Description
The purpose of this map is to describe the geology, mineral and ground-water resource potential, and geologic hazards of this 7.5-minute quadrangle located immediately east of the Front Range uplift of Colorado. The geologic map plates were created using field maps, structural measurements, photographs, and field notes generated by the investigators. Includes 2 plates and GIS data in a single zip file. Digital ZIP download. OF-17-02D
This mapping project was funded jointly by the U.S. Geological Survey through the STATEMAP component of the National Cooperative Geologic Mapping Program, which is authorized by the National Geologic Mapping Act of 1997, and also by the CGS using the Colorado Department of Natural Resources Severance Tax Operational Funds. The CGS matching funds come from the severance paid on the production of natural gas, oil, coal, and metals. Geologic maps produced through the STATEMAP program are intended as multi-purpose maps useful for land-use planning, geotechnical engineering, geologic-hazard assessment, mineral-resource development, and ground-water exploration.

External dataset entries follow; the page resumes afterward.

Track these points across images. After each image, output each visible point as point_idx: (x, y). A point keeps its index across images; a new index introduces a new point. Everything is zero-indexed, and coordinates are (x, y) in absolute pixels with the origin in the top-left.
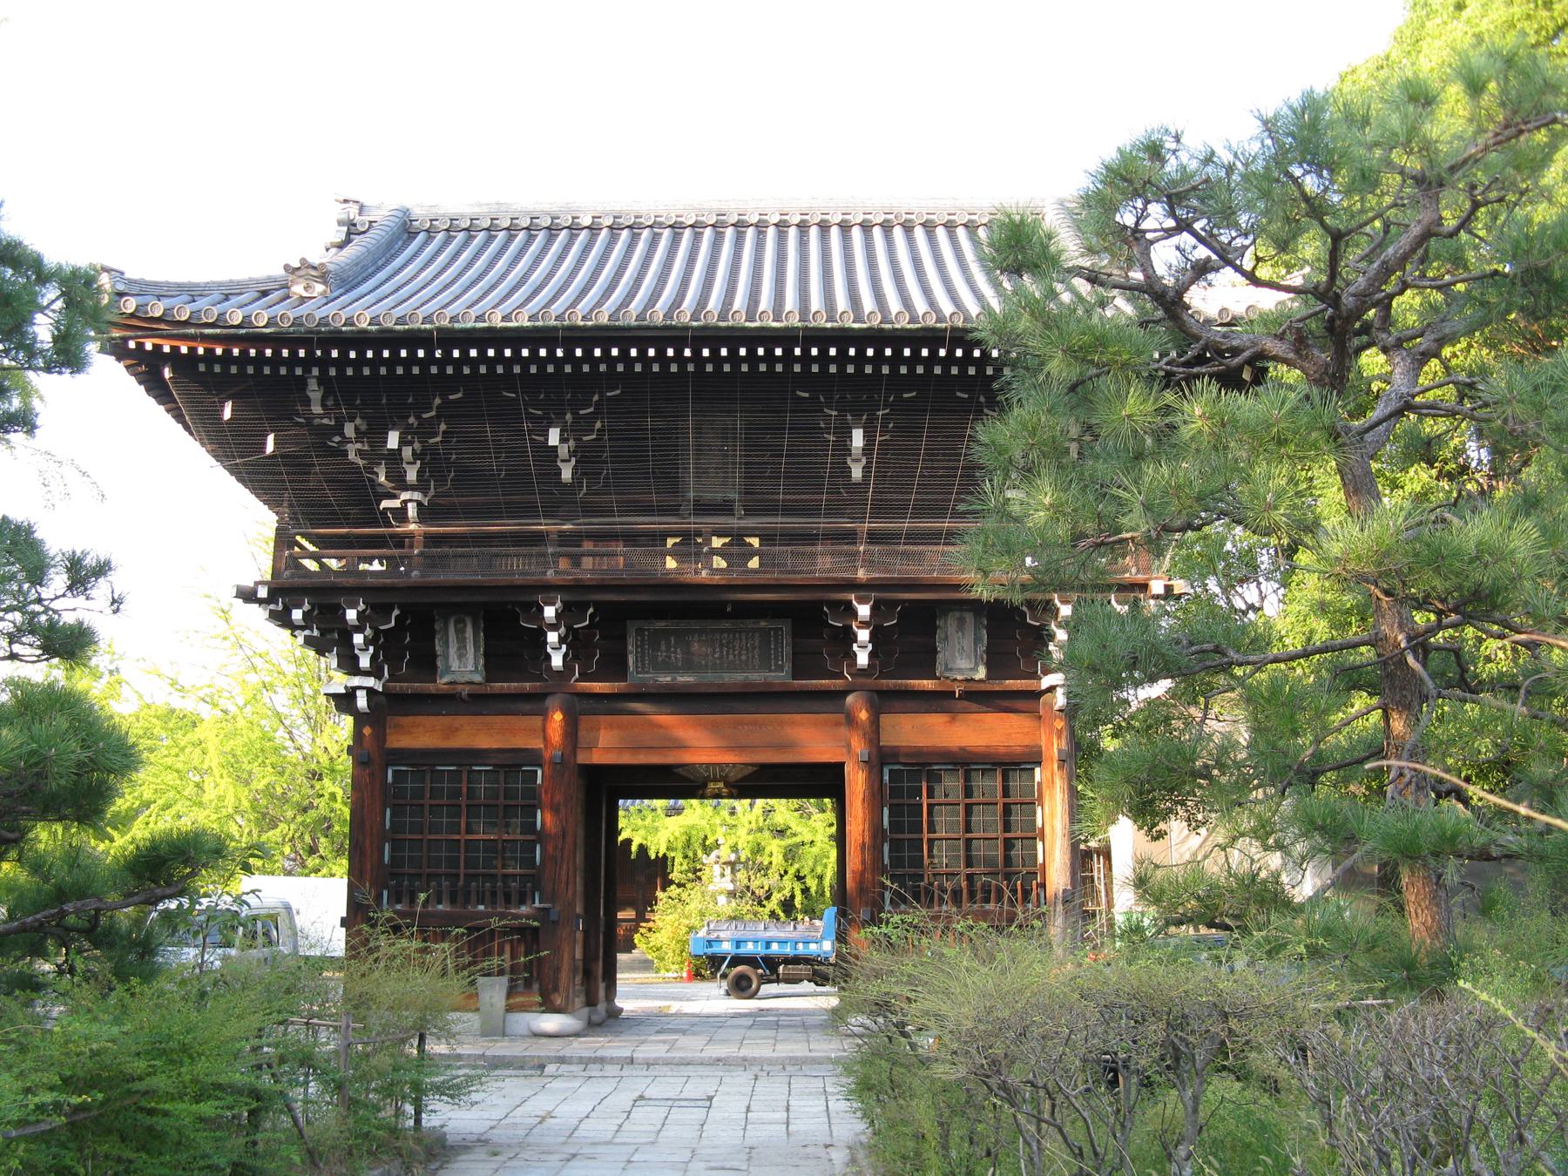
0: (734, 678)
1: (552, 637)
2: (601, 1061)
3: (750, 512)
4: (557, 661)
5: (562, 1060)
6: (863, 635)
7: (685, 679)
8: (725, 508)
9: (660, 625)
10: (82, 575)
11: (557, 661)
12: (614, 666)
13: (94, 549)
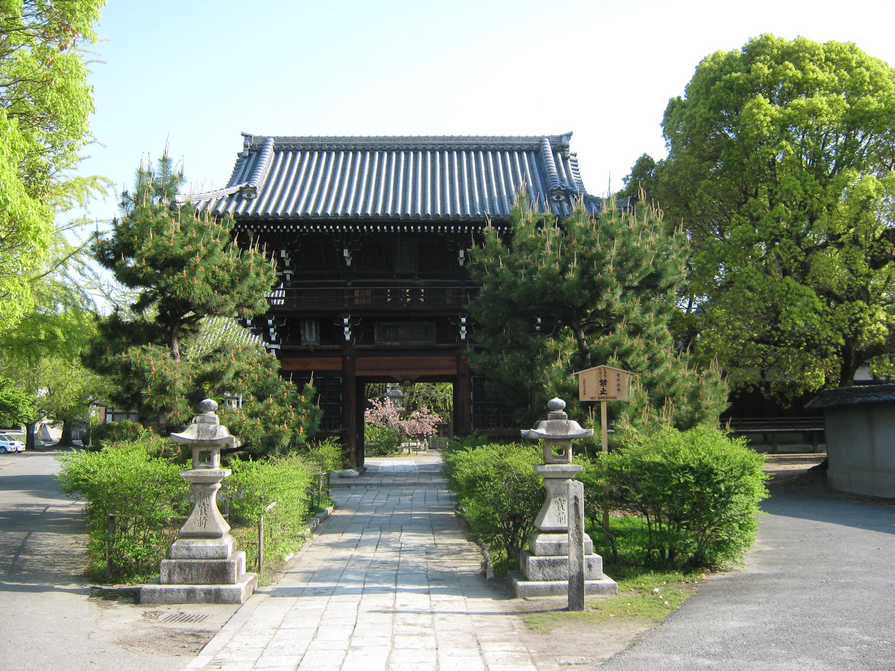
0: (415, 343)
1: (347, 329)
2: (371, 485)
3: (420, 277)
4: (348, 337)
5: (357, 485)
6: (463, 328)
7: (396, 344)
8: (410, 276)
9: (387, 323)
10: (575, 155)
11: (348, 337)
12: (370, 338)
13: (567, 131)
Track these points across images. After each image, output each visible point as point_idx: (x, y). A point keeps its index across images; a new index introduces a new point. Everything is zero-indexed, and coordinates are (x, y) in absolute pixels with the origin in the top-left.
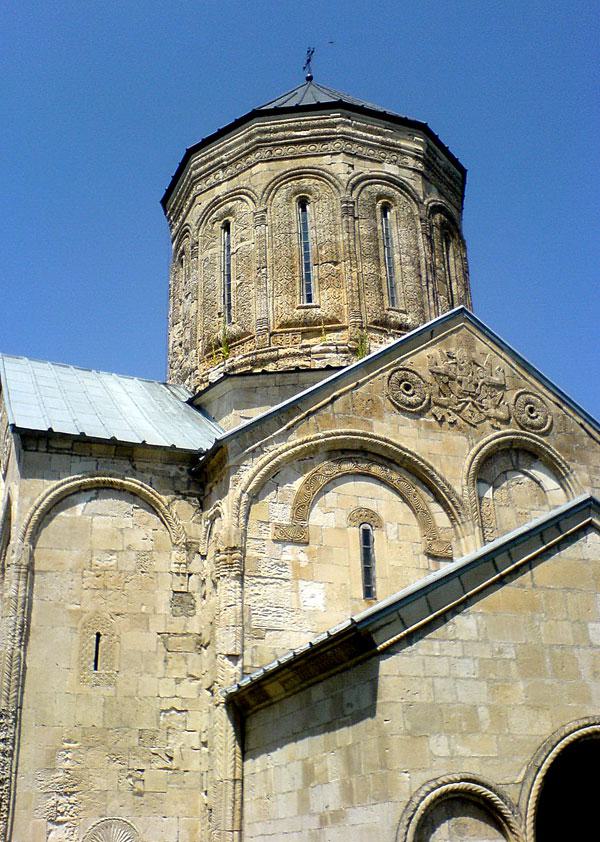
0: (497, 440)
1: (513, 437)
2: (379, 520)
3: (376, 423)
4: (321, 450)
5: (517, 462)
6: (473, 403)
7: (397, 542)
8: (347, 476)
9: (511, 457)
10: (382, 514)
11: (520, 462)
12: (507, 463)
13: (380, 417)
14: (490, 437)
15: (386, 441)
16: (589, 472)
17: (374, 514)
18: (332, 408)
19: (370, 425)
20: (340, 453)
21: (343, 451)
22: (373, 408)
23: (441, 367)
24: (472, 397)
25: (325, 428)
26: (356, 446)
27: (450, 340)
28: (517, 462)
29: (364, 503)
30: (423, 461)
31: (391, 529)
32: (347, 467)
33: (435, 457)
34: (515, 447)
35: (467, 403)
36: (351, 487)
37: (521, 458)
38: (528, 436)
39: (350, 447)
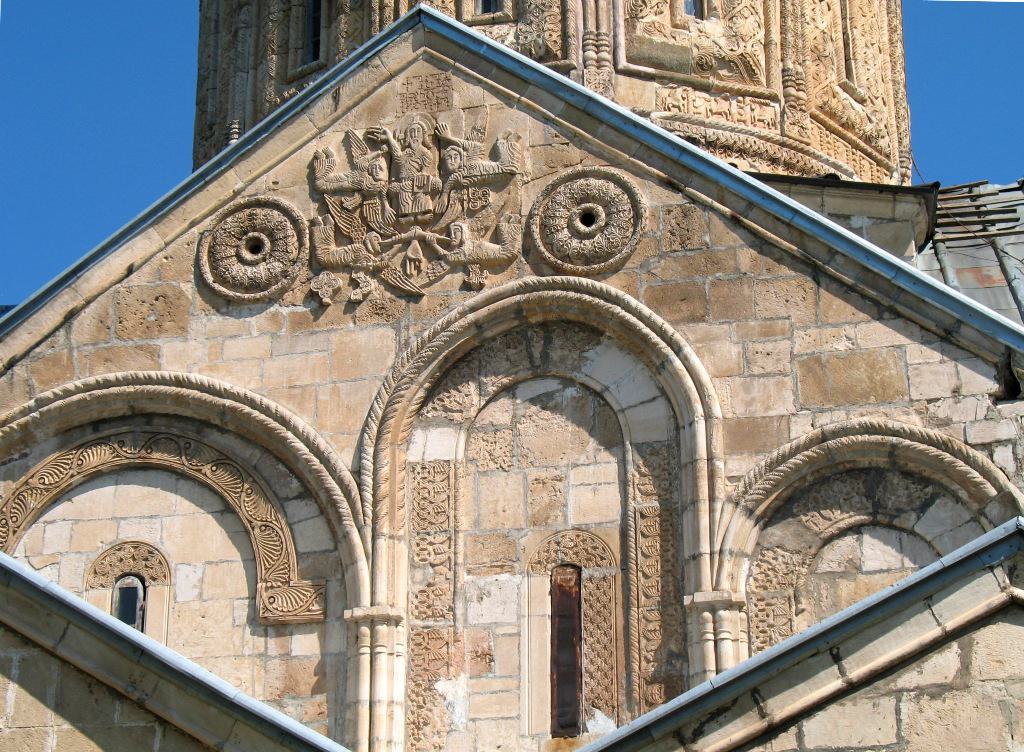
0: (471, 317)
1: (518, 298)
2: (163, 562)
3: (167, 346)
4: (39, 434)
5: (545, 356)
6: (423, 241)
7: (196, 605)
8: (95, 478)
9: (529, 347)
10: (169, 548)
11: (555, 355)
12: (514, 364)
13: (182, 331)
14: (451, 307)
15: (179, 382)
16: (743, 341)
17: (152, 551)
18: (68, 338)
19: (154, 354)
20: (89, 430)
21: (96, 425)
22: (166, 312)
23: (338, 172)
24: (424, 225)
25: (59, 379)
26: (121, 409)
27: (383, 100)
28: (545, 356)
29: (131, 532)
30: (266, 410)
31: (185, 579)
32: (98, 457)
33: (296, 392)
34: (533, 320)
35: (407, 243)
36: (104, 497)
37: (557, 342)
38: (578, 288)
39: (106, 415)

From Plate 2, Geologic History:
The Johnstown quadrangle lies in the northern Front Range urban corridor, located approximately 40 miles (64 km) north of metropolitan Denver and approximately 20 miles (32 km) southeast of Fort Collins. The area is located within the Colorado Piedmont physiographic province, an erosional area devoid of Neogene rocks that is bounded by the Foothills to the west and the High Plains to the east and north. Two regionally expansive unconformities may define onset of Piedmont deformation and uplift: a late Eocene unconformity concurrent with the end of the Laramide orogeny, and an early Miocene unconformity that separates the Ogallala Formation from older strata below (Leonard, 2002). Bedrock within the Johnstown quadrangle consists of Upper Cretaceous (100-66 Ma) sedimentary rocks that were deposited during transgressive and regressive episodes of the Western Interior Seaway (WIS), a large epeiric sea that existed in the Late Cretaceous. The beginning of the Laramide orogeny at ~70 Ma (Weimer, 1996) is roughly coeval with the final regression of the WIS in Colorado. This final regressive pulse of the WIS defines the near-surface stratigraphy in the quadrangle and is comprised of the Niobrara Formation, Pierre Shale and Fox Hills Sandstone. As the Laramide orogeny progressed, sediments eroded off of the uplifting Rocky Mountains, filling the downwarped foreland basin to the east with detritus. This structural basin, known as the Denver Basin, is strongly asymmetric, with steeply dipping strata along its western flank and gently dipping strata along its eastern flank.
Bedrock exposure in the quadrangle is primarily limited to the flanks of the Little Thompson River, as well as the gullies of intermittent streams that feed these systems during heavy rains. When exposed, the bedrock is primarily composed of the Upper Transition Member of the Pierre Shale (Kpt), a Late Cretaceous, massive, buff-tan sandstone serving as a gradational member between the thick shales of the Pierre and the Fox Hills Sandstone. The Fox Hills Sandstone (Kfh), a white-beige, friable, massive sandstone, is also exposed on the quadrangle in the southeast corner of the map, in the intermittent gullies of St. Vrain Creek. In the subsurface, the Johnstown Wrench fault zone (JWFZ) (Weimer, 1996) runs through the quadrangle, creating an anticline in the north, and a graben in the south. The JWFZ is covered by quaternary sediments and the shallow bedrock (Kpt) in the area, and can only be seen on geophysical logs. Many of the strata are important aquifers for communities along the Front Range in addition to being productive oil and gas reservoirs.